Schema-baked read models with SQLite generated columns

The projection you don't build

Geschrieben von Timo Rieber am 23. Dezember 2025

In cloudapps and mainzelmen, every aggregate lives as a JSON blob. A registration, a receivable, an attachment outcome - each serialized into a single state or data column. Repositories write the blob whole and never touch individual fields. The write model is one column wide, by design.

The read side was less deliberate. When I needed to list registrations with filtering by course, sorting by name, and payment JOINs across bounded contexts, every operation went through json_extract:

LEFT JOIN receivable rcv
    ON json_extract(rcv.state, '$.correlation.correlation')
     = json_extract(r.state, '$.uuid')
WHERE json_extract(r.state, '$.course_id') = ?
ORDER BY lower(json_extract(r.state, '$.person.last_name'))
Sql

SQLite evaluates each call at query time, on every row. No index can reach inside JSON. A full-text search concatenating six json_extract calls inside a LIKE was the worst of it - not slow with a few hundred registrations, but the kind of code where you're building a query engine by hand without noticing.

Let the schema do the extraction

SQLite's STORED generated columns compute a value from another column and materialize it on disk, updated on every write. One migration recreated four tables - registration, receivable, refund, course - with 19 generated columns between them:

CREATE TABLE registration (
    id TEXT PRIMARY KEY,
    state JSON,
    reg_first_name TEXT GENERATED ALWAYS AS (
        lower(json_extract(state, '$.person.first_name'))
    ) STORED,
    reg_email TEXT GENERATED ALWAYS AS (
        lower(json_extract(state, '$.person.email'))
    ) STORED,
    -- ... 8 more generated columns
);
Sql

The lower() call happens once, at write time. Composite indexes on generated columns handle the rest - a three-column index on first name, last name, and email covers the search that previously concatenated six json_extract calls. The same join from earlier:

LEFT JOIN receivable rcv ON rcv.rcv_correlation = r.reg_uuid
WHERE r.reg_course_id = ?
ORDER BY r.reg_last_name
Sql

Plain column access, fully indexable. The query doesn't know the data originates from JSON. The payment overdue detection had been the ugliest spot: a CASE expression with nested json_extract calls reaching into due dates, paid amounts, and cancellation flags across two tables. After the migration, four column comparisons.

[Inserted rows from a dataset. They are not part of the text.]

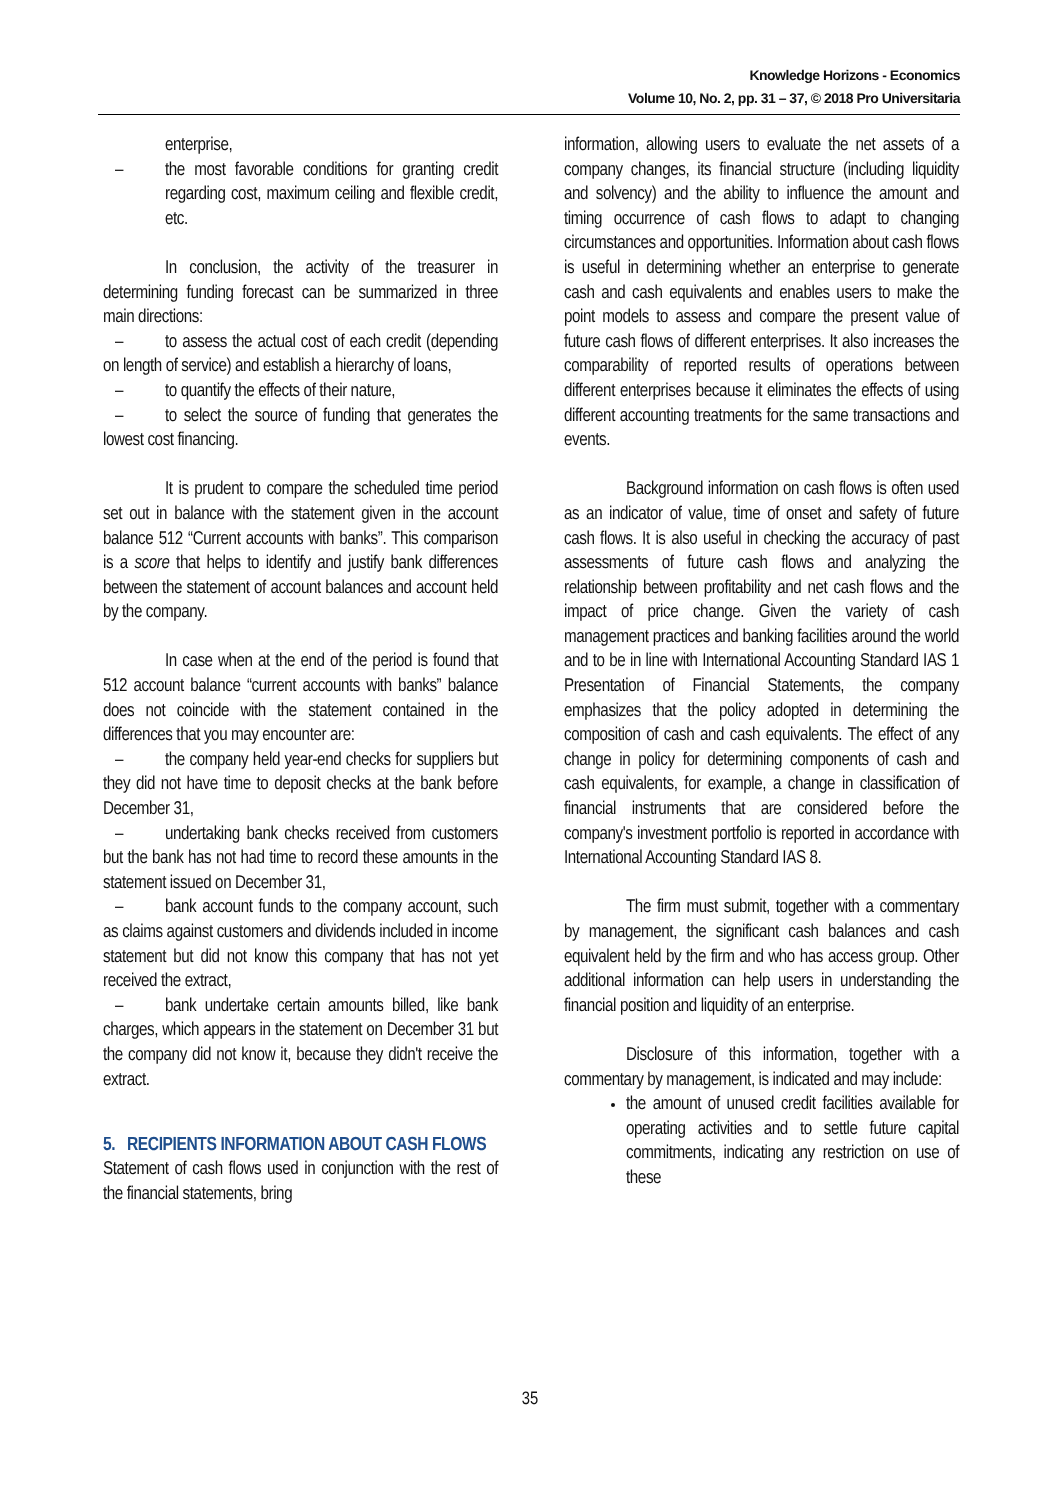Knowledge Horizons - Economics
Volume 10, No. 2, pp. 31 – 37, © 2018 Pro Universitaria
enterprise,
– the most favorable conditions for granting credit regarding cost, maximum ceiling and flexible credit, etc.
In conclusion, the activity of the treasurer in determining funding forecast can be summarized in three main directions:
– to assess the actual cost of each credit (depending on length of service) and establish a hierarchy of loans,
– to quantify the effects of their nature,
– to select the source of funding that generates the lowest cost financing.
It is prudent to compare the scheduled time period set out in balance with the statement given in the account balance 512 “Current accounts with banks”. This comparison is a score that helps to identify and justify bank differences between the statement of account balances and account held by the company.
In case when at the end of the period is found that 512 account balance “current accounts with banks” balance does not coincide with the statement contained in the differences that you may encounter are:
– the company held year-end checks for suppliers but they did not have time to deposit checks at the bank before December 31,
– undertaking bank checks received from customers but the bank has not had time to record these amounts in the statement issued on December 31,
– bank account funds to the company account, such as claims against customers and dividends included in income statement but did not know this company that has not yet received the extract,
– bank undertake certain amounts billed, like bank charges, which appears in the statement on December 31 but the company did not know it, because they didn't receive the extract.
5. RECIPIENTS INFORMATION ABOUT CASH FLOWS
Statement of cash flows used in conjunction with the rest of the financial statements, bring
information, allowing users to evaluate the net assets of a company changes, its financial structure (including liquidity and solvency) and the ability to influence the amount and timing occurrence of cash flows to adapt to changing circumstances and opportunities. Information about cash flows is useful in determining whether an enterprise to generate cash and cash equivalents and enables users to make the point models to assess and compare the present value of future cash flows of different enterprises. It also increases the comparability of reported results of operations between different enterprises because it eliminates the effects of using different accounting treatments for the same transactions and events.
Background information on cash flows is often used as an indicator of value, time of onset and safety of future cash flows. It is also useful in checking the accuracy of past assessments of future cash flows and analyzing the relationship between profitability and net cash flows and the impact of price change. Given the variety of cash management practices and banking facilities around the world and to be in line with International Accounting Standard IAS 1 Presentation of Financial Statements, the company emphasizes that the policy adopted in determining the composition of cash and cash equivalents. The effect of any change in policy for determining components of cash and cash equivalents, for example, a change in classification of financial instruments that are considered before the company's investment portfolio is reported in accordance with International Accounting Standard IAS 8.
The firm must submit, together with a commentary by management, the significant cash balances and cash equivalent held by the firm and who has access group. Other additional information can help users in understanding the financial position and liquidity of an enterprise.
Disclosure of this information, together with a commentary by management, is indicated and may include:
the amount of unused credit facilities available for operating activities and to settle future capital commitments, indicating any restriction on use of these
35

One catch: SQLite can't add STORED generated columns via ALTER TABLE. The migration creates a new table with the full schema, copies the data in, drops the original, renames. Four tables, four times that dance. Verbose, but it runs once.

Where constraints replace code

In mainzelmen, an email attachment processor, the same pattern pulled its weight differently. I needed to guarantee that no two outcomes share a message ID and filename:

CREATE TABLE attachment_outcomes (
    id TEXT PRIMARY KEY,
    data TEXT NOT NULL,
    message_id TEXT GENERATED ALWAYS AS (
        json_extract(data, '$.message_id')
    ) STORED NOT NULL,
    filename TEXT GENERATED ALWAYS AS (
        json_extract(data, '$.filename')
    ) STORED NOT NULL,
    outcome TEXT GENERATED ALWAYS AS (
        json_extract(data, '$.outcome')
    ) STORED NOT NULL,
    UNIQUE(message_id, filename)
);
Sql

Without generated columns, enforcing that constraint means a SELECT before every INSERT. The generated column turns it into a schema rule. SQLite rejects the duplicate at write time; the application never runs the check.

Across both projects, 23 generated columns now serve as the read model. The extraction that queries used to do at read time, the schema does at write time - same transaction, no pipeline between them.